Biz ülke olarak eğer meşvereti esas alan bir yönetim anlayışını siyasette hâkim kılabilirsek, bu, âlem-i İslam için de örnek bir reçete olacaktır.5

SİYASETTE TEMEL PROBLEMİMİZ

Bediüzzaman’a göre, bizim Müslüman olarak siyasette temel problemimiz, ilk dört halifeden sonra aklımızı başımızdan çıkarıp adeta işlevsiz kılarak, farklı kılıklarda tezahür eden rey-i vahide boyun eğme, bir aklı kutsallaştırma ve çok aklı bir akla mahkûm etme hastalığıdır.

Çok akıl, bir aklı nasıl kutsallaştırıyor ve bir akla nasıl mahkûm oluyor; doğrusu anlamak mümkün değildir! Adı ister saltanat olsun, ister padişahlık, ister halifelik, ister cumhuriyet, isterse cemaat olsun –kurumu ve adı ne olursa olsun-; rey-i vahide mahkûm edildiği anda derman olmaktan çıkıyor, kendisi dert oluyor!

Fıkıh usulünde önemli bir kural vardır: İcma-i ümmet, yani ümmetin bir meseledeki birliği önemli bir şer’î delildir. Rey-i vahid ise delil değildir. Dört mezhebe göre bu böyledir.

Tarikatta şeyhin rey-i vahidine itibar etmek bir usuldür. Eyvallah!

“Benim de Şimdi Bir Reyim Var”

Ama cemaat rey-i vahide mahkûm olmamalı; bütün tercihlerini meşveretle yapmalı, bütün iradesini meşveretle ortaya koymalıdır. Çünkü meşverette ortak akıl esastır. Ortak akılda hikmet vardır, rahmet vardır, bereket vardır.

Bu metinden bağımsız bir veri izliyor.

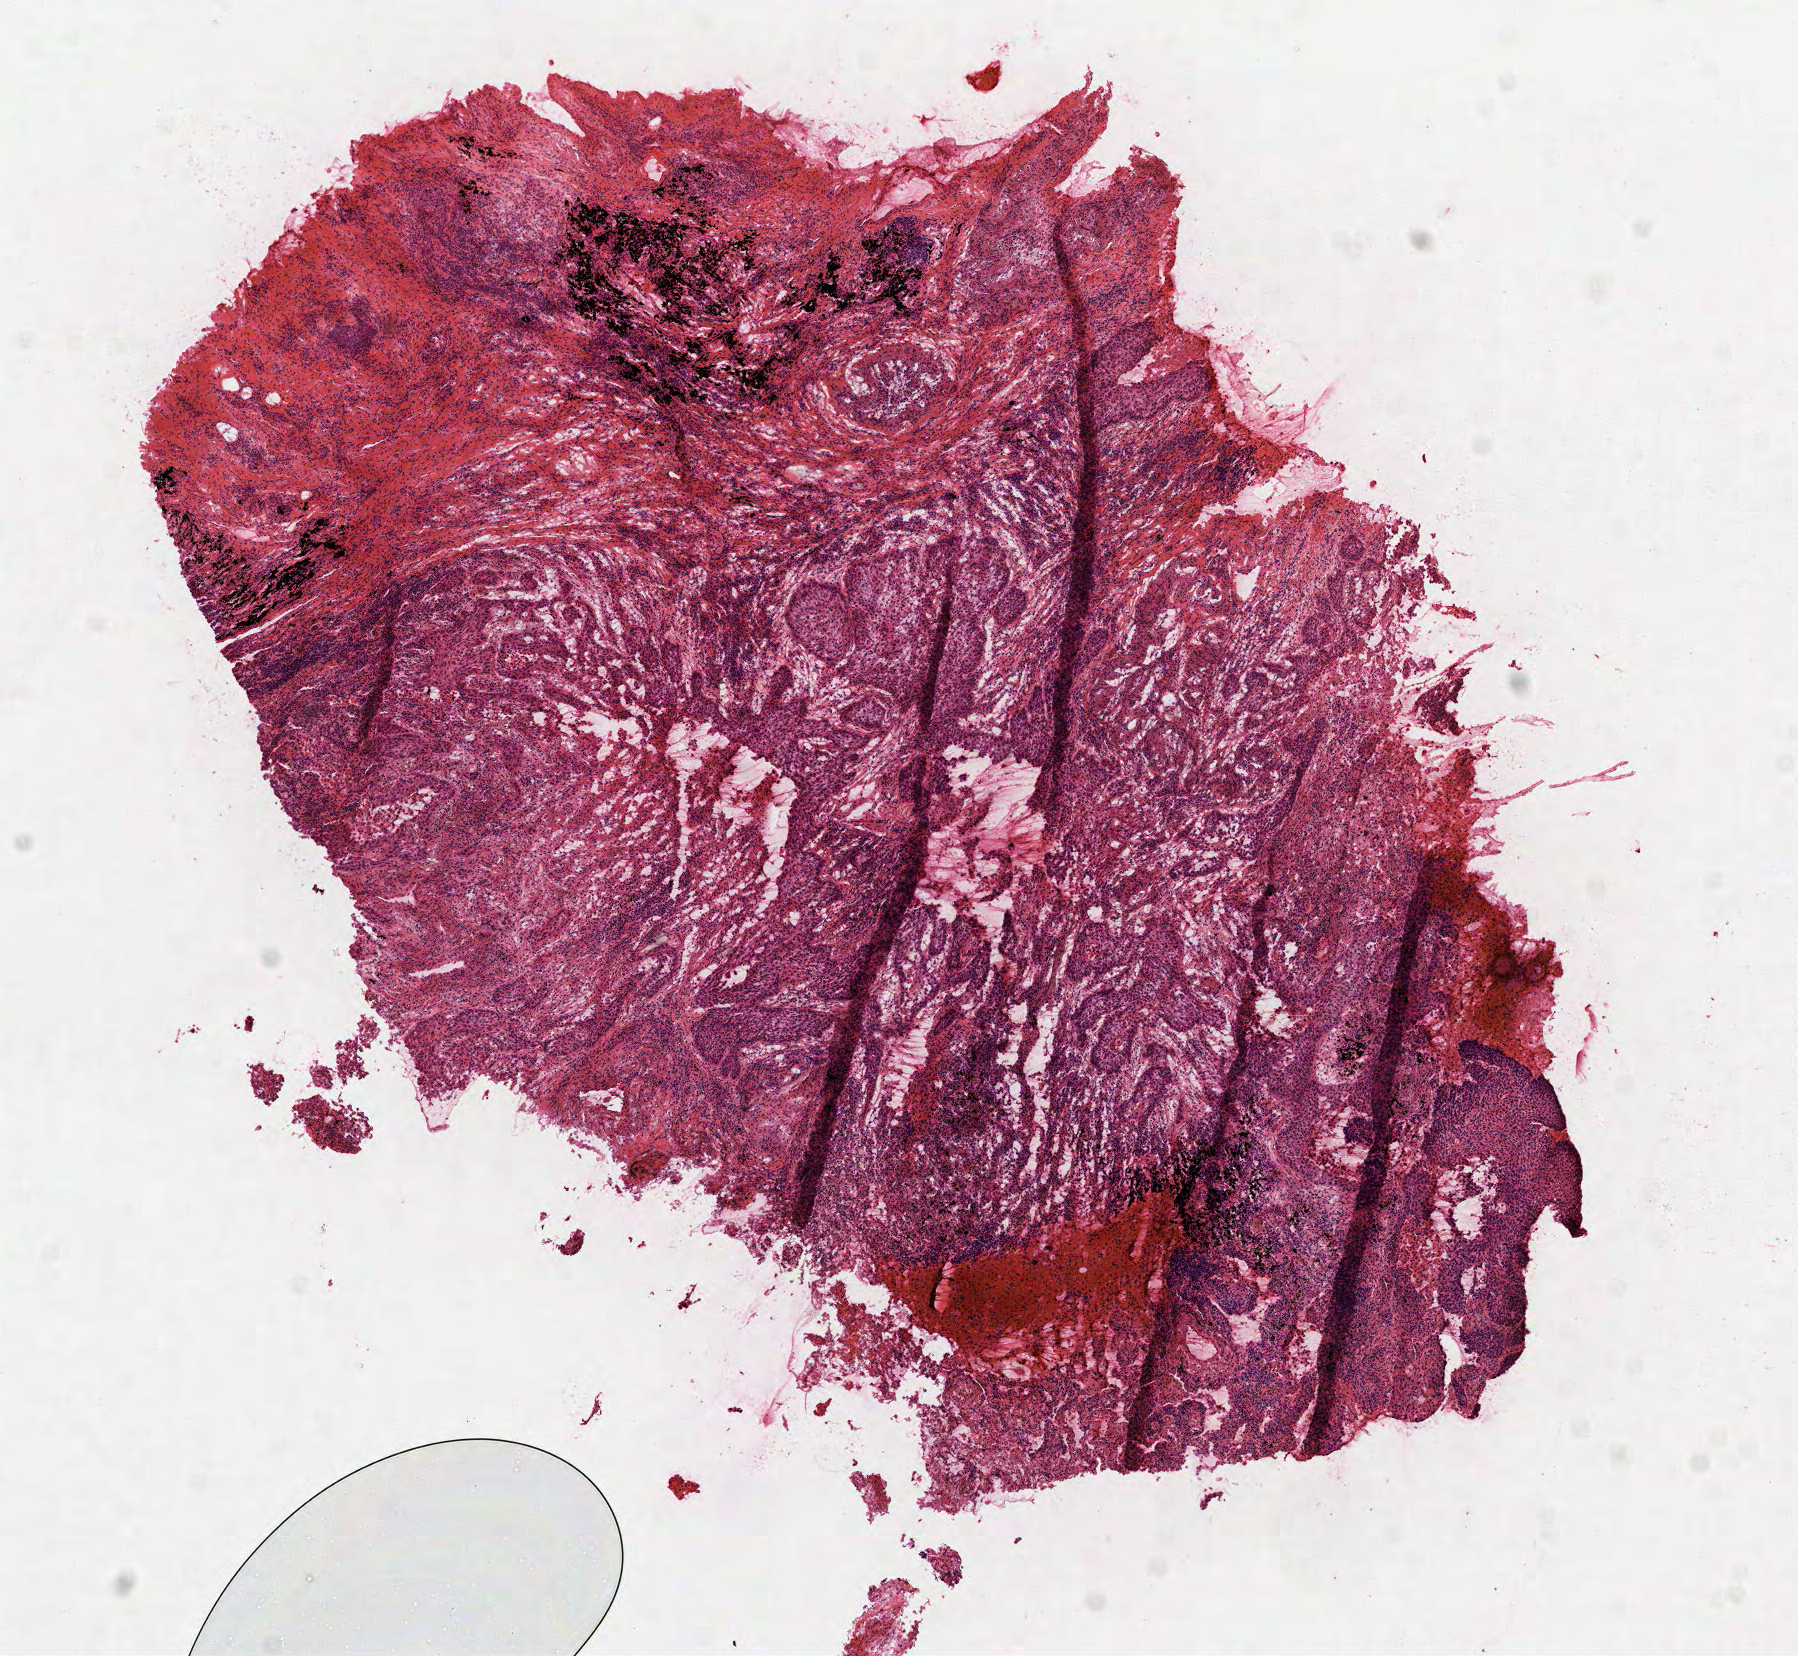
Hematoxylin and eosin (H&E) stained whole-slide image — a low-resolution overview of the entire scanned area, about 7.3 x 6.7 mm (slide scanned at 40x); formalin-fixed paraffin-embedded (FFPE) diagnostic section; lung, primary tumour sample. Male, age 64 years at initial diagnosis.
Diagnosis: Squamous cell carcinoma, NOS (upper lobe, lung). AJCC pathologic stage: IIB.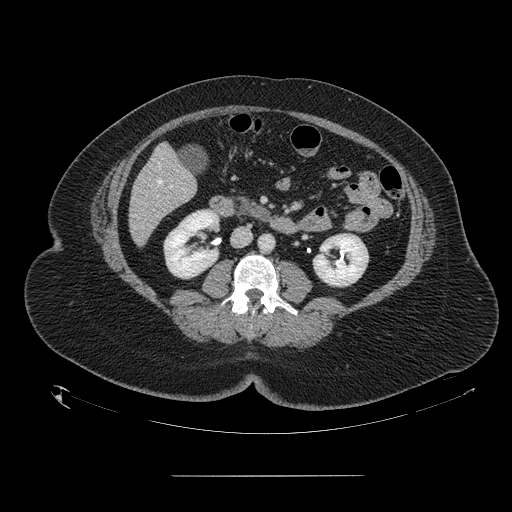
Contrast-enhanced abdominal CT, one axial slice. Intravenous contrast given. Soft-tissue window (W 400 / L 40 HU). 2.5 mm slice thickness. 512 × 512 image matrix, field of view 495 × 495 mm. Case-level facts recorded for this patient, not image findings: patient: male, age 61 years at operation; diagnosis: colorectal cancer liver metastases, imaged before liver resection.
Annotated regions visible in this slice (expert manual segmentation):
- hepatic veins: bounding box (x1, y1, x2, y2) in pixels: (158, 164, 161, 184)
- liver: (130, 145, 196, 245)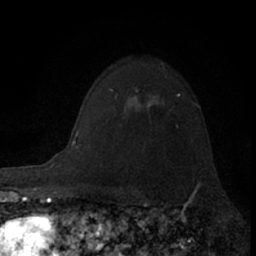
Breast MRI (dynamic contrast-enhanced), one axial slice; slice 53 of 66 in the series (ordered by position); cropped to one breast; dynamic contrast-enhanced series, time point 2 of 7 at this slice position (early post-contrast); 1.5 T; TE 3.1 ms, TR 6.3 ms; 256 × 256 image matrix, field of view 140 × 140 mm. Female patient.
Structures marked on this image (semi-automatically segmented with operator editing):
- enhancing-tissue mask used for the functional tumour volume (all voxels passing the contrast-enhancement thresholds inside the analysis volume; usually the tumour): box from (x=147, y=100) to (x=158, y=107) px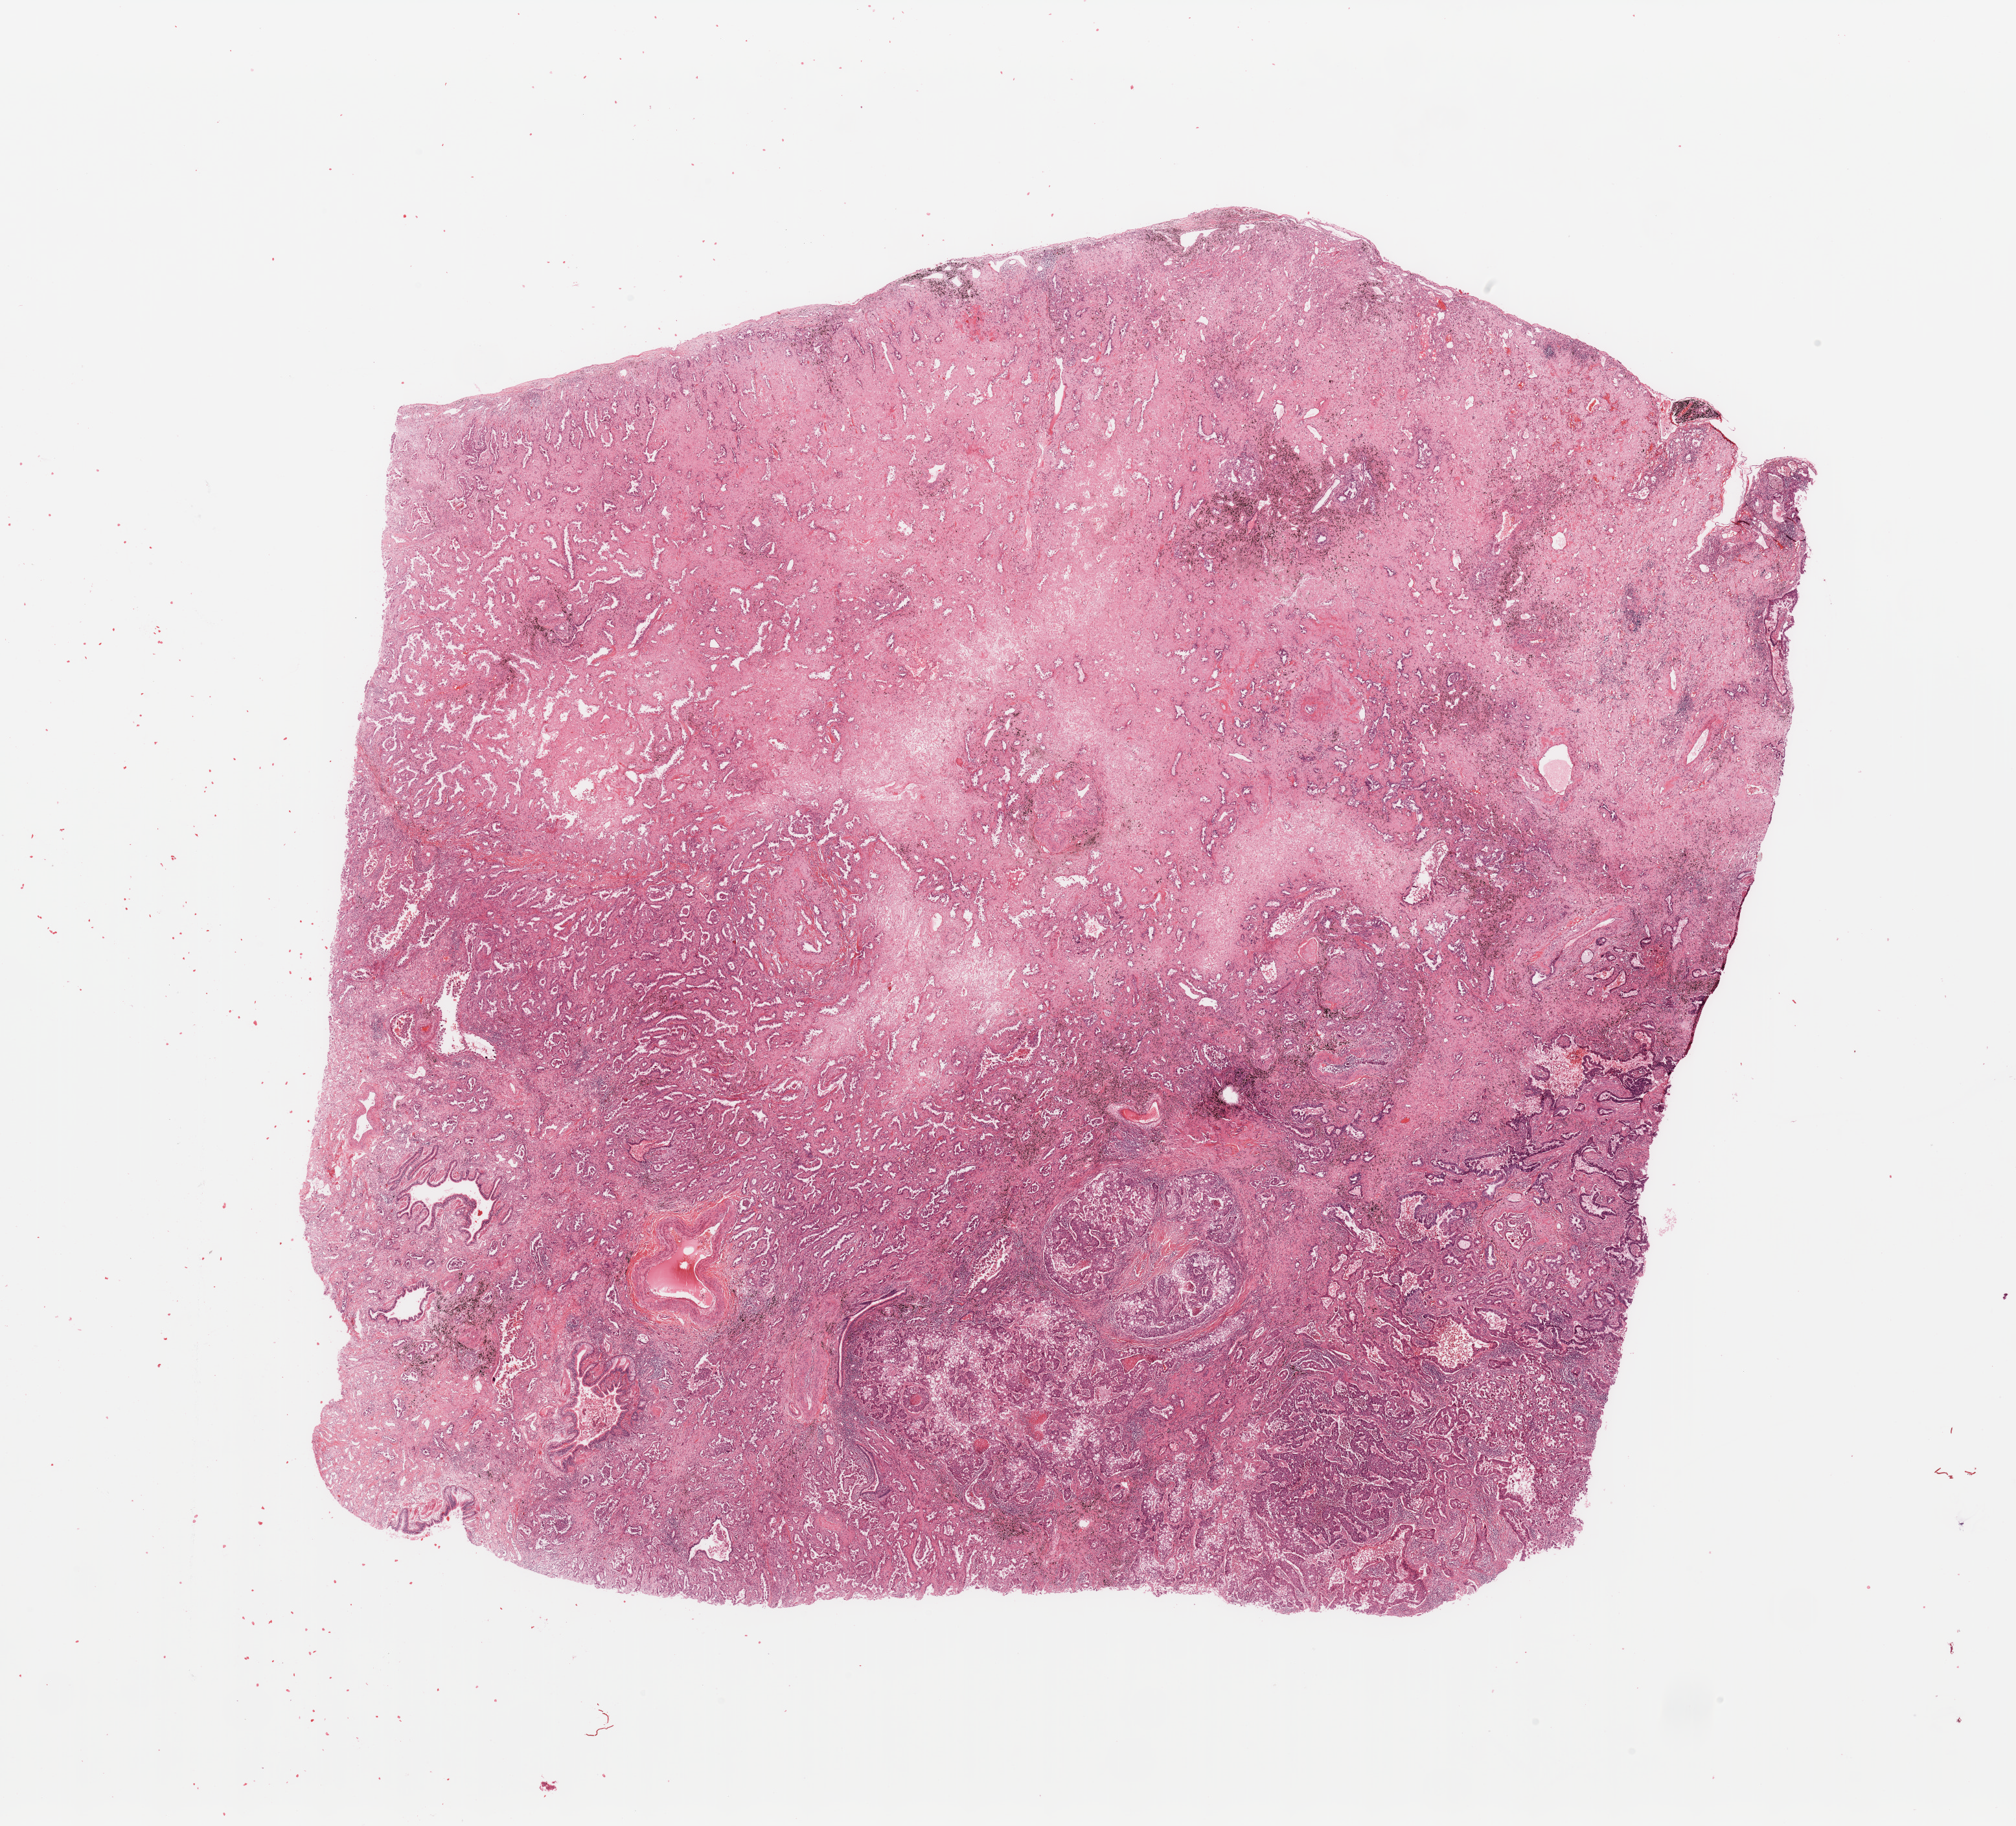
Digitized H&E tissue section (whole slide) — shown as a low-resolution overview of the whole scanned area (about 24.6 x 22.3 mm). Tumour tissue sample, sampled site: lung. Patient: female, age 72 years. Histologic grade: G2 (moderately differentiated). Pathologist review of this section (percent, as recorded): tumour nuclei 70%, necrosis 2%.
AJCC pathologic stage: IIIA. Diagnosis: Adenocarcinoma, NOS.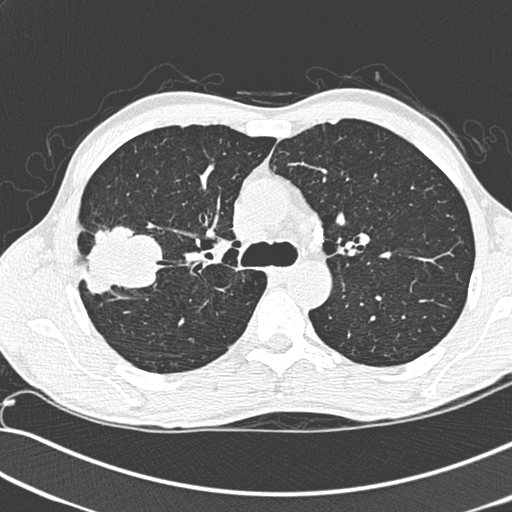
Low-dose screening chest CT, one axial slice; slice 201 of 281 in the series (ordered by position); 120 kVp; lung window (W 1500 / L -600 HU); 1.3 mm slice thickness; 512 × 512 image matrix, field of view 341 × 341 mm.
Outlined on this slice (expert manual segmentation):
- lesion 1 (tumor, upper lobe of right lung): bounding box (x1, y1, x2, y2) in pixels: (75, 224, 165, 301)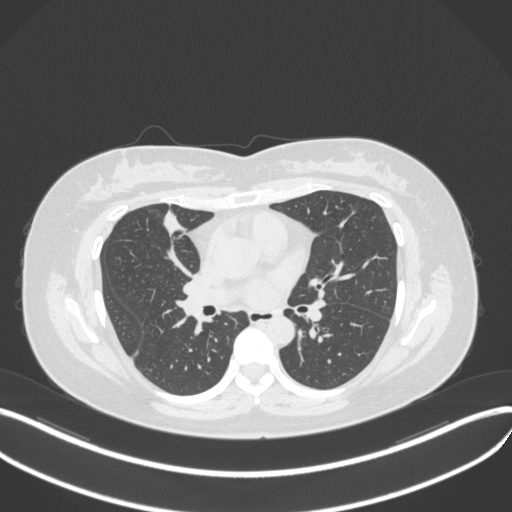
Chest CT, one axial slice. Position 167 of 272 along the scan axis. Reconstruction kernel B31f. Lung window (W 1500 / L -600 HU). 1 mm slice thickness. 512 × 512 image matrix. Female patient, age 42 years. From the clinical record (not read from this slice): clinical TNM (as recorded): T1b N0 M0.
Annotated regions visible in this slice (rectangle marked by the reading radiologist):
- lung tumour (recorded histology: adenocarcinoma): bounding box <159,203,188,243> (left, top, right, bottom; pixels)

Bediüzzaman’ın şeriat namına söylediği husus budur! İşte Risale-i Nur, Nur Talebelerinin hizmet biçimlerini olsun, sosyal ve siyasî tercihlerini olsun rey-i vahidin, yani bir şeyhin, bir hocanın veya bir ağabeyin yetkisine vermemiştir. Risale-i Nur’un şahs-ı manevîsinden çıkan meşveret heyetinin sorumluluğuna yüklemiştir.

Öyleyse, meşveretle hareket eden, sonuç ne olursa olsun, hakkın hatırını âli tuttuğundan isabet etmiş olur.

Emirdağ Lahikasında geçen, “Siz, meşveretle ne lâzımsa yaparsınız.”6 ve, “Bundan sonra her meselemizde emir, Risale-i Nur’un şahs-ı manevîsini temsil eden has şakirtlerin ve sizlerindir. Benim de şimdi bir reyim var.”7 gibi fetvaları başka türlü anlamak mümkün mü?

Dipnotlar:
1- Âl-i İmran Suresi: 159; Şûra Suresi: 38.
2- Beyanat ve Tenvirler, s. 36.
3- Beyanat ve Tenvirler, s. 48.
4- Beyanat ve Tenvirler, s. 39.
5- Beyanat ve Tenvirler, s. 42.
6- Bediüzzaman, Emirdağ Lahikası, Yeni Asya Neşriyat, İstanbul, 2006, s. 249.
7- Bediüzzaman, Emirdağ Lahikası, Yeni Asya Neşriyat, İstanbul, 2006, s. 383.